Next, I am a woodworker from back in the '50s as a kid. Still, I recognize that pens are different in that they are held daily many times and need a different kind of protection than wood bowls and furniture. Ever notice the edges of cabinets in the kitchen after 3 or 4 years use? Hand grime! This is what the pen sees at a rate of months. The wax will wear off in a week at best. It will not continue to shine.

CA, Solarex (in the experimental stages here on IAP), some epoxies, some lacquers, liquid acrylics and other finishes will do much better.


----------



## nativewooder

Learn to use lacquer, and read the instructions carefully and many times.  Don't be afraid to practice and feel free to experiment.


----------



## Math2010

I understand that I have to change my finish type...

But how can I remove the over of shellawax when I separate blank from bushing.


----------



## mecompco

Math2010 said:


> I understand that I have to change my finish type...
> 
> But how can I remove the over of shellawax when I separate blank from bushing.

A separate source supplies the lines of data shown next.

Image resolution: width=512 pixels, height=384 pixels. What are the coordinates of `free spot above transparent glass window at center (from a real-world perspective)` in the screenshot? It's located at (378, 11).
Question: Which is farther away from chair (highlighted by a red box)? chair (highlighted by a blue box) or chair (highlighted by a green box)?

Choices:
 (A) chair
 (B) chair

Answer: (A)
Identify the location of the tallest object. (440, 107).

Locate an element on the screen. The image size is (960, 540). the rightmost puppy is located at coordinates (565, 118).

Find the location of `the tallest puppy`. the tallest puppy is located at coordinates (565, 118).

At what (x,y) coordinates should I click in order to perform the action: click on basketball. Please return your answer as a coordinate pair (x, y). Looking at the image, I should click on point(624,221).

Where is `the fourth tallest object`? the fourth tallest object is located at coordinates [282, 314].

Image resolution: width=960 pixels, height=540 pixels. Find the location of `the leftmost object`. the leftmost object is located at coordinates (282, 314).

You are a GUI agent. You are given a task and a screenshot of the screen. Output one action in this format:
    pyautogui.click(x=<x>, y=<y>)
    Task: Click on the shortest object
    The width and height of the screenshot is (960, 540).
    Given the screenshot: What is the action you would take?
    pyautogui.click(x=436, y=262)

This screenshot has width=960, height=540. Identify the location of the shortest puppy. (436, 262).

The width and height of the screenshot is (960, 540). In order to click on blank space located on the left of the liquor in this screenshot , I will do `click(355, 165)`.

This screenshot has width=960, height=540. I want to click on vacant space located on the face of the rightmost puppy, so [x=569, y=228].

A simple way is to lay a piece of 320 or 400 grit paper down on a flat surface and carefully, being sure to keep it perfectly flat, drag the end of the blank across it. 

A more precise would be to mount a disc sander on your lathe, chuck a correctly sized punch in a drill chuck on your tail stock and gently sand off the excess finish. BTW, this is a much more controllable way to square your blanks as well. A pen mill can easily "eat" a brittle blank.

Regards,
Michael


----------



## Math2010

Thank you for your advices!


----------



## Skie_M

HMM ..... how in the world would you get that to happen?   The shellawax just pushed your bushing apart from your pen barrel as you worked???

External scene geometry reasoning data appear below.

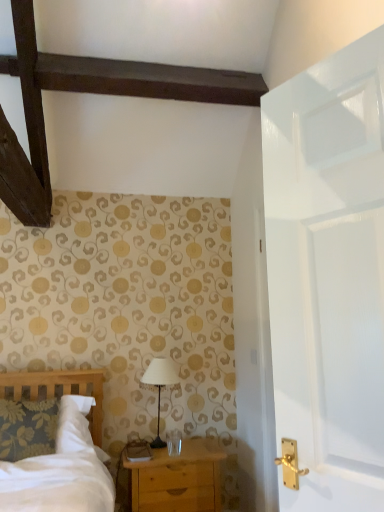
Question: Considering the relative sizes of white fabric lampshade at center and light brown wooden chest of drawers at lower center in the image provided, is white fabric lampshade at center smaller than light brown wooden chest of drawers at lower center?

Choices:
 (A) yes
 (B) no

Answer: (A)

Question: Is white fabric lampshade at center taller than light brown wooden chest of drawers at lower center?

Choices:
 (A) yes
 (B) no

Answer: (A)

Question: Considering the relative positions of white fabric lampshade at center and light brown wooden chest of drawers at lower center in the image provided, is white fabric lampshade at center to the left of light brown wooden chest of drawers at lower center from the viewer's perspective?

Choices:
 (A) no
 (B) yes

Answer: (B)

Question: From the image's perspective, is white fabric lampshade at center below light brown wooden chest of drawers at lower center?

Choices:
 (A) yes
 (B) no

Answer: (B)

Question: Are white fabric lampshade at center and light brown wooden chest of drawers at lower center far apart?

Choices:
 (A) yes
 (B) no

Answer: (B)

Question: Does white fabric lampshade at center touch light brown wooden chest of drawers at lower center?

Choices:
 (A) no
 (B) yes

Answer: (A)

Question: Considering the relative positions of light brown wooden chest of drawers at lower center and white fabric lampshade at center in the image provided, is light brown wooden chest of drawers at lower center to the right of white fabric lampshade at center from the viewer's perspective?

Choices:
 (A) no
 (B) yes

Answer: (B)

Question: Does light brown wooden chest of drawers at lower center have a greater width compared to white fabric lampshade at center?

Choices:
 (A) no
 (B) yes

Answer: (B)

Question: From a real-world perspective, is light brown wooden chest of drawers at lower center positioned under white fabric lampshade at center based on gravity?

Choices:
 (A) yes
 (B) no

Answer: (A)

Question: Is light brown wooden chest of drawers at lower center not near white fabric lampshade at center?

Choices:
 (A) no
 (B) yes

Answer: (A)

Question: Does light brown wooden chest of drawers at lower center come behind white fabric lampshade at center?

Choices:
 (A) no
 (B) yes

Answer: (A)

Question: From a real-world perspective, does light brown wooden chest of drawers at lower center stand above white fabric lampshade at center?

Choices:
 (A) yes
 (B) no

Answer: (B)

You should have that tight and secure on the mandrel, so that should never have been possible.  It's a very puzzling situation, the only thing I could think of was that you didn't have the barrels squared to the brass, but if you did I have no idea what makes that happen.

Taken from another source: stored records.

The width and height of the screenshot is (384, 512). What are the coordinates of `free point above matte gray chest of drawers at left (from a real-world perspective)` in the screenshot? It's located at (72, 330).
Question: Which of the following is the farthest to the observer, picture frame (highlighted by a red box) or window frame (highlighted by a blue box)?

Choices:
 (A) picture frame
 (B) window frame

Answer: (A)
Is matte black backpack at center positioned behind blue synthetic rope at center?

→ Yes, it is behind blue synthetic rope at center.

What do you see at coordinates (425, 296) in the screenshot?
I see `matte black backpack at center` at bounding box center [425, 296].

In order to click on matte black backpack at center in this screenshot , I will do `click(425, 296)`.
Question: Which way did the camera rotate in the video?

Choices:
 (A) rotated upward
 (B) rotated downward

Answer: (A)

I do, however, have a few things to say about how to prevent it, though ... 


Finish between centers:

Use a 60 degree cone center and live center set (or make something similar up for your lathe)...

It can be as simple as using a live center like a mandrel saver with a length of 1/4" aluminum rod sticking out and a 7mm bushing friction fit to it (have more length inside the mandrel saver than out) and adding a block of delrin or other nonstick material to the end of the rod that's been turned to a 60 degree cone ... and for the headstock side a rod of delrin that's been turned to a cone shape.

It doesn't have to be perfectly squared or run true, you're gonna go at the slowest speed for applying a CA finish.

For a shellawax high speed polish or buffing stage for the CA finish, you can use a harder material that will run true, like a hardwood or solid aluminum or brass 60 degree centers.  Steel works if you have them or can make them.  At high speed, you don't want anything that isn't perfectly squared.


----------